**Written task**
Copy the text of every record below character for character, leaving the pictures out of your answer.

**Records supplied**
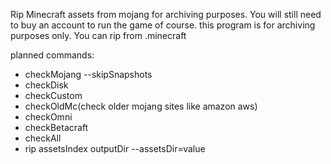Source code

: Rip Minecraft assets from mojang for archiving purposes. You will still need to buy an account to run the game of course. this program is for archiving purposes only. You can rip from .minecraft

planned commands:
- checkMojang --skipSnapshots
- checkDisk
- checkCustom
- checkOldMc(check older mojang sites like amazon aws)
- checkOmni
- checkBetacraft
- checkAll
- rip assetsIndex outputDir --assetsDir=value
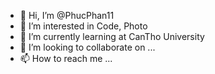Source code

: - 👋 Hi, I’m @PhucPhan11
- 👀 I’m interested in Code, Photo
- 🌱 I’m currently learning at CanTho University
- 💞️ I’m looking to collaborate on ...
- 📫 How to reach me ...

<!---
PhucPhan11/PhucPhan11 is a ✨ special ✨ repository because its `README.md` (this file) appears on your GitHub profile.
You can click the Preview link to take a look at your changes.
--->

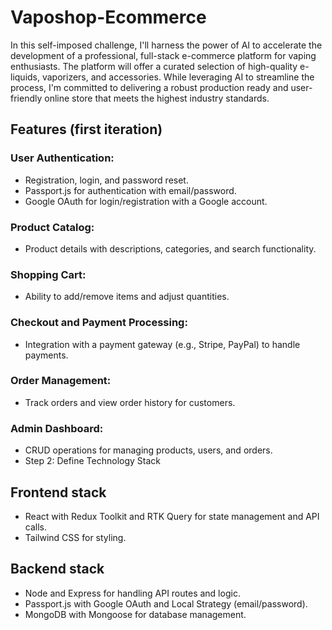 # Vaposhop-Ecommerce

In this self-imposed challenge, I'll harness the power of AI to accelerate the development of a professional, full-stack e-commerce platform for vaping enthusiasts. The platform will offer a curated selection of high-quality e-liquids, vaporizers, and accessories. While leveraging AI to streamline the process, I'm committed to delivering a robust production ready and user-friendly online store that meets the highest industry standards.

## Features (first iteration)

### User Authentication:

- Registration, login, and password reset.
- Passport.js for authentication with email/password.
- Google OAuth for login/registration with a Google account.

### Product Catalog:

- Product details with descriptions, categories, and search functionality.

### Shopping Cart:

- Ability to add/remove items and adjust quantities.

### Checkout and Payment Processing:

- Integration with a payment gateway (e.g., Stripe, PayPal) to handle payments.

### Order Management:

- Track orders and view order history for customers.

### Admin Dashboard:

- CRUD operations for managing products, users, and orders.
- Step 2: Define Technology Stack

## Frontend stack

- React with Redux Toolkit and RTK Query for state management and API calls.
- Tailwind CSS for styling.

## Backend stack

- Node and Express for handling API routes and logic.
- Passport.js with Google OAuth and Local Strategy (email/password).
- MongoDB with Mongoose for database management.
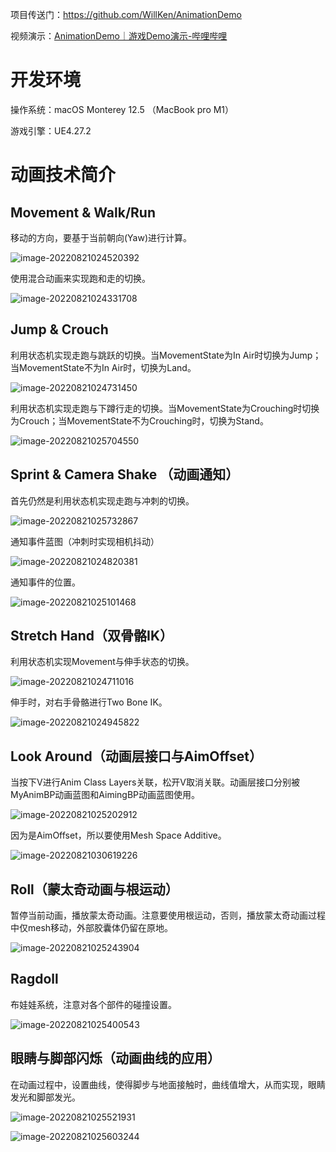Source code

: 项目传送门：https://github.com/WillKen/AnimationDemo

视频演示：[AnimationDemo｜游戏Demo演示-哔哩哔哩]()
# 开发环境

操作系统：macOS Monterey 12.5 （MacBook pro M1）

游戏引擎：UE4.27.2

# 动画技术简介

## Movement & Walk/Run

移动的方向，要基于当前朝向(Yaw)进行计算。

![image-20220821024520392](./README.assets/image-20220821024520392.png)

使用混合动画来实现跑和走的切换。

![image-20220821024331708](./README.assets/image-20220821024331708.png)

## Jump & Crouch

利用状态机实现走跑与跳跃的切换。当MovementState为In Air时切换为Jump；当MovementState不为In Air时，切换为Land。

![image-20220821024731450](./README.assets/image-20220821024731450.png)

利用状态机实现走跑与下蹲行走的切换。当MovementState为Crouching时切换为Crouch；当MovementState不为Crouching时，切换为Stand。

![image-20220821025704550](./README.assets/image-20220821025704550.png)

## Sprint & Camera Shake （动画通知）

首先仍然是利用状态机实现走跑与冲刺的切换。

![image-20220821025732867](./README.assets/image-20220821025732867.png)

通知事件蓝图（冲刺时实现相机抖动）

![image-20220821024820381](./README.assets/image-20220821024820381.png)

通知事件的位置。

![image-20220821025101468](./README.assets/image-20220821025101468.png)

## Stretch Hand（双骨骼IK）

利用状态机实现Movement与伸手状态的切换。

![image-20220821024711016](./README.assets/image-20220821024711016.png)

伸手时，对右手骨骼进行Two Bone IK。

![image-20220821024945822](./README.assets/image-20220821024945822.png)

## Look Around（动画层接口与AimOffset）

当按下V进行Anim Class Layers关联，松开V取消关联。动画层接口分别被MyAnimBP动画蓝图和AimingBP动画蓝图使用。

![image-20220821025202912](./README.assets/image-20220821025202912.png)

因为是AimOffset，所以要使用Mesh Space Additive。

![image-20220821030619226](./README.assets/image-20220821030619226.png)

## Roll（蒙太奇动画与根运动）

暂停当前动画，播放蒙太奇动画。注意要使用根运动，否则，播放蒙太奇动画过程中仅mesh移动，外部胶囊体仍留在原地。

![image-20220821025243904](./README.assets/image-20220821025243904.png)

## Ragdoll

布娃娃系统，注意对各个部件的碰撞设置。

![image-20220821025400543](./README.assets/image-20220821025400543.png)

## 眼睛与脚部闪烁（动画曲线的应用）

在动画过程中，设置曲线，使得脚步与地面接触时，曲线值增大，从而实现，眼睛发光和脚部发光。

![image-20220821025521931](./README.assets/image-20220821025521931.png)

![image-20220821025603244](./README.assets/image-20220821025603244-1021777.png)
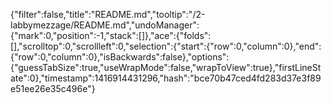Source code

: {"filter":false,"title":"README.md","tooltip":"/2-labbymezzage/README.md","undoManager":{"mark":0,"position":-1,"stack":[]},"ace":{"folds":[],"scrolltop":0,"scrollleft":0,"selection":{"start":{"row":0,"column":0},"end":{"row":0,"column":0},"isBackwards":false},"options":{"guessTabSize":true,"useWrapMode":false,"wrapToView":true},"firstLineState":0},"timestamp":1416914431296,"hash":"bce70b47ced4fd283d37e3f89e51ee26e35c496e"}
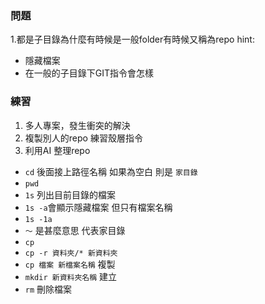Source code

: ### 問題
1.都是子目錄為什麼有時候是一般folder有時候又稱為repo
hint:
- 隱藏檔案
- 在一般的子目錄下GIT指令會怎樣

### 練習
1. 多人專案，發生衝突的解決
1. 複製別人的repo 練習殼層指令
1. 利用AI 整理repo 

- `cd` 後面接上路徑名稱 如果為空白 則是 `家目錄`
- `pwd` 
- `1s` 列出目前目錄的檔案
- `1s -a`會顯示隱藏檔案 但只有檔案名稱
- `1s -1a` 
- `～` 是甚麼意思 代表家目錄
- `cp`
- `cp -r 資料夾/* 新資料夾` 
-  `cp 檔案 新檔案名稱`  複製
-  `mkdir 新資料夾名稱`  建立
-  `rm` 刪除檔案
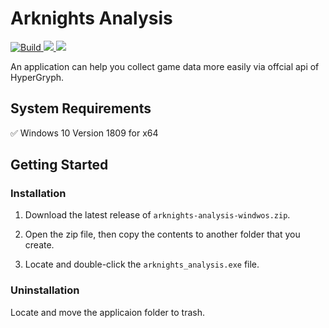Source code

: # Arknights Analysis

<p>
<a title="build" href="https://github.com/MasterHiei/arknights_analysis/actions/workflows/build.yml" >
  <img src="https://github.com/MasterHiei/arknights_analysis/actions/workflows/build.yml/badge.svg" alt="Build">
</a>
<a title="Made with Fluent Design" href="https://github.com/bdlukaa/fluent_ui">
  <img src="https://img.shields.io/badge/fluent-design-blue?style=flat-square&color=gray&labelColor=0078D7">
</a>
<a title="License" href="https://github.com/MasterHiei/arknights_analysis/blob/master/LICENSE.md">
  <img src="https://img.shields.io/github/license/MasterHiei/arknights_analysis">
</a>
</p>

An application can help you collect game data more easily via offcial api of HyperGryph.

## System Requirements

:white_check_mark: Windows 10 Version 1809 for x64

## Getting Started

### Installation

1. Download the latest release of `arknights-analysis-windwos.zip`.

2. Open the zip file, then copy the contents to another folder that you create.

3. Locate and double-click the `arknights_analysis.exe` file.

### Uninstallation

Locate and move the applicaion folder to trash.
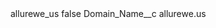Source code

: <?xml version="1.0" encoding="UTF-8"?>
<CustomMetadata xmlns="http://soap.sforce.com/2006/04/metadata" xmlns:xsi="http://www.w3.org/2001/XMLSchema-instance" xmlns:xsd="http://www.w3.org/2001/XMLSchema">
    <label>allurewe_us</label>
    <protected>false</protected>
    <values>
        <field>Domain_Name__c</field>
        <value xsi:type="xsd:string">allurewe.us</value>
    </values>
</CustomMetadata>
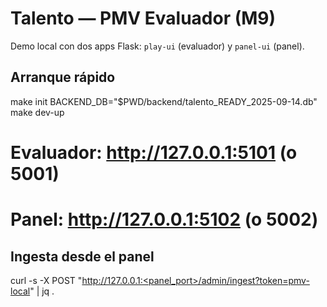 # Talento — PMV Evaluador (M9)
Demo local con dos apps Flask: `play-ui` (evaluador) y `panel-ui` (panel).

## Arranque rápido
make init
BACKEND_DB="$PWD/backend/talento_READY_2025-09-14.db" \
  make dev-up
# Evaluador: http://127.0.0.1:5101  (o 5001)
# Panel:     http://127.0.0.1:5102  (o 5002)

## Ingesta desde el panel
curl -s -X POST "http://127.0.0.1:<panel_port>/admin/ingest?token=pmv-local" | jq .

**Task result**
Source code

: Rip Minecraft assets from mojang for archiving purposes. You will still need to buy an account to run the game of course. this program is for archiving purposes only. You can rip from .minecraft

planned commands:
- checkMojang --skipSnapshots
- checkDisk
- checkCustom
- checkOldMc(check older mojang sites like amazon aws)
- checkOmni
- checkBetacraft
- checkAll
- rip assetsIndex outputDir --assetsDir=value
Source code

: - 👋 Hi, I’m @PhucPhan11
- 👀 I’m interested in Code, Photo
- 🌱 I’m currently learning at CanTho University
- 💞️ I’m looking to collaborate on ...
- 📫 How to reach me ...

<!---
PhucPhan11/PhucPhan11 is a ✨ special ✨ repository because its `README.md` (this file) appears on your GitHub profile.
You can click the Preview link to take a look at your changes.
--->

 # Vaposhop-Ecommerce

In this self-imposed challenge, I'll harness the power of AI to accelerate the development of a professional, full-stack e-commerce platform for vaping enthusiasts. The platform will offer a curated selection of high-quality e-liquids, vaporizers, and accessories. While leveraging AI to streamline the process, I'm committed to delivering a robust production ready and user-friendly online store that meets the highest industry standards.

## Features (first iteration)

### User Authentication:

- Registration, login, and password reset.
- Passport.js for authentication with email/password.
- Google OAuth for login/registration with a Google account.

### Product Catalog:

- Product details with descriptions, categories, and search functionality.

### Shopping Cart:

- Ability to add/remove items and adjust quantities.

### Checkout and Payment Processing:

- Integration with a payment gateway (e.g., Stripe, PayPal) to handle payments.

### Order Management:

- Track orders and view order history for customers.

### Admin Dashboard:

- CRUD operations for managing products, users, and orders.
- Step 2: Define Technology Stack

## Frontend stack

- React with Redux Toolkit and RTK Query for state management and API calls.
- Tailwind CSS for styling.

## Backend stack

- Node and Express for handling API routes and logic.
- Passport.js with Google OAuth and Local Strategy (email/password).
- MongoDB with Mongoose for database management.
Source code

: 项目传送门：https://github.com/WillKen/AnimationDemo

视频演示：[AnimationDemo｜游戏Demo演示-哔哩哔哩]()
# 开发环境

操作系统：macOS Monterey 12.5 （MacBook pro M1）

游戏引擎：UE4.27.2

# 动画技术简介

## Movement & Walk/Run

移动的方向，要基于当前朝向(Yaw)进行计算。

![image-20220821024520392](./README.assets/image-20220821024520392.png)

使用混合动画来实现跑和走的切换。

![image-20220821024331708](./README.assets/image-20220821024331708.png)

## Jump & Crouch

利用状态机实现走跑与跳跃的切换。当MovementState为In Air时切换为Jump；当MovementState不为In Air时，切换为Land。

![image-20220821024731450](./README.assets/image-20220821024731450.png)

利用状态机实现走跑与下蹲行走的切换。当MovementState为Crouching时切换为Crouch；当MovementState不为Crouching时，切换为Stand。

![image-20220821025704550](./README.assets/image-20220821025704550.png)

## Sprint & Camera Shake （动画通知）

首先仍然是利用状态机实现走跑与冲刺的切换。

![image-20220821025732867](./README.assets/image-20220821025732867.png)

通知事件蓝图（冲刺时实现相机抖动）

![image-20220821024820381](./README.assets/image-20220821024820381.png)

通知事件的位置。

![image-20220821025101468](./README.assets/image-20220821025101468.png)

## Stretch Hand（双骨骼IK）

利用状态机实现Movement与伸手状态的切换。

![image-20220821024711016](./README.assets/image-20220821024711016.png)

伸手时，对右手骨骼进行Two Bone IK。

![image-20220821024945822](./README.assets/image-20220821024945822.png)

## Look Around（动画层接口与AimOffset）

当按下V进行Anim Class Layers关联，松开V取消关联。动画层接口分别被MyAnimBP动画蓝图和AimingBP动画蓝图使用。

![image-20220821025202912](./README.assets/image-20220821025202912.png)

因为是AimOffset，所以要使用Mesh Space Additive。

![image-20220821030619226](./README.assets/image-20220821030619226.png)

## Roll（蒙太奇动画与根运动）

暂停当前动画，播放蒙太奇动画。注意要使用根运动，否则，播放蒙太奇动画过程中仅mesh移动，外部胶囊体仍留在原地。

![image-20220821025243904](./README.assets/image-20220821025243904.png)

## Ragdoll

布娃娃系统，注意对各个部件的碰撞设置。

![image-20220821025400543](./README.assets/image-20220821025400543.png)

## 眼睛与脚部闪烁（动画曲线的应用）

在动画过程中，设置曲线，使得脚步与地面接触时，曲线值增大，从而实现，眼睛发光和脚部发光。

![image-20220821025521931](./README.assets/image-20220821025521931.png)

![image-20220821025603244](./README.assets/image-20220821025603244-1021777.png)
Source code

: {"filter":false,"title":"README.md","tooltip":"/2-labbymezzage/README.md","undoManager":{"mark":0,"position":-1,"stack":[]},"ace":{"folds":[],"scrolltop":0,"scrollleft":0,"selection":{"start":{"row":0,"column":0},"end":{"row":0,"column":0},"isBackwards":false},"options":{"guessTabSize":true,"useWrapMode":false,"wrapToView":true},"firstLineState":0},"timestamp":1416914431296,"hash":"bce70b47ced4fd283d37e3f89e51ee26e35c496e"}
Source code

: ### 問題
1.都是子目錄為什麼有時候是一般folder有時候又稱為repo
hint:
- 隱藏檔案
- 在一般的子目錄下GIT指令會怎樣

### 練習
1. 多人專案，發生衝突的解決
1. 複製別人的repo 練習殼層指令
1. 利用AI 整理repo 

- `cd` 後面接上路徑名稱 如果為空白 則是 `家目錄`
- `pwd` 
- `1s` 列出目前目錄的檔案
- `1s -a`會顯示隱藏檔案 但只有檔案名稱
- `1s -1a` 
- `～` 是甚麼意思 代表家目錄
- `cp`
- `cp -r 資料夾/* 新資料夾` 
-  `cp 檔案 新檔案名稱`  複製
-  `mkdir 新資料夾名稱`  建立
-  `rm` 刪除檔案
Source code

: # Arknights Analysis

<p>
<a title="build" href="https://github.com/MasterHiei/arknights_analysis/actions/workflows/build.yml" >
  <img src="https://github.com/MasterHiei/arknights_analysis/actions/workflows/build.yml/badge.svg" alt="Build">
</a>
<a title="Made with Fluent Design" href="https://github.com/bdlukaa/fluent_ui">
  <img src="https://img.shields.io/badge/fluent-design-blue?style=flat-square&color=gray&labelColor=0078D7">
</a>
<a title="License" href="https://github.com/MasterHiei/arknights_analysis/blob/master/LICENSE.md">
  <img src="https://img.shields.io/github/license/MasterHiei/arknights_analysis">
</a>
</p>

An application can help you collect game data more easily via offcial api of HyperGryph.

## System Requirements

:white_check_mark: Windows 10 Version 1809 for x64

## Getting Started

### Installation

1. Download the latest release of `arknights-analysis-windwos.zip`.

2. Open the zip file, then copy the contents to another folder that you create.

3. Locate and double-click the `arknights_analysis.exe` file.

### Uninstallation

Locate and move the applicaion folder to trash.
Source code

: <?xml version="1.0" encoding="UTF-8"?>
<CustomMetadata xmlns="http://soap.sforce.com/2006/04/metadata" xmlns:xsi="http://www.w3.org/2001/XMLSchema-instance" xmlns:xsd="http://www.w3.org/2001/XMLSchema">
    <label>allurewe_us</label>
    <protected>false</protected>
    <values>
        <field>Domain_Name__c</field>
        <value xsi:type="xsd:string">allurewe.us</value>
    </values>
</CustomMetadata>
 # Talento — PMV Evaluador (M9)
Demo local con dos apps Flask: `play-ui` (evaluador) y `panel-ui` (panel).

## Arranque rápido
make init
BACKEND_DB="$PWD/backend/talento_READY_2025-09-14.db" \
  make dev-up
# Evaluador: http://127.0.0.1:5101  (o 5001)
# Panel:     http://127.0.0.1:5102  (o 5002)

## Ingesta desde el panel
curl -s -X POST "http://127.0.0.1:<panel_port>/admin/ingest?token=pmv-local" | jq .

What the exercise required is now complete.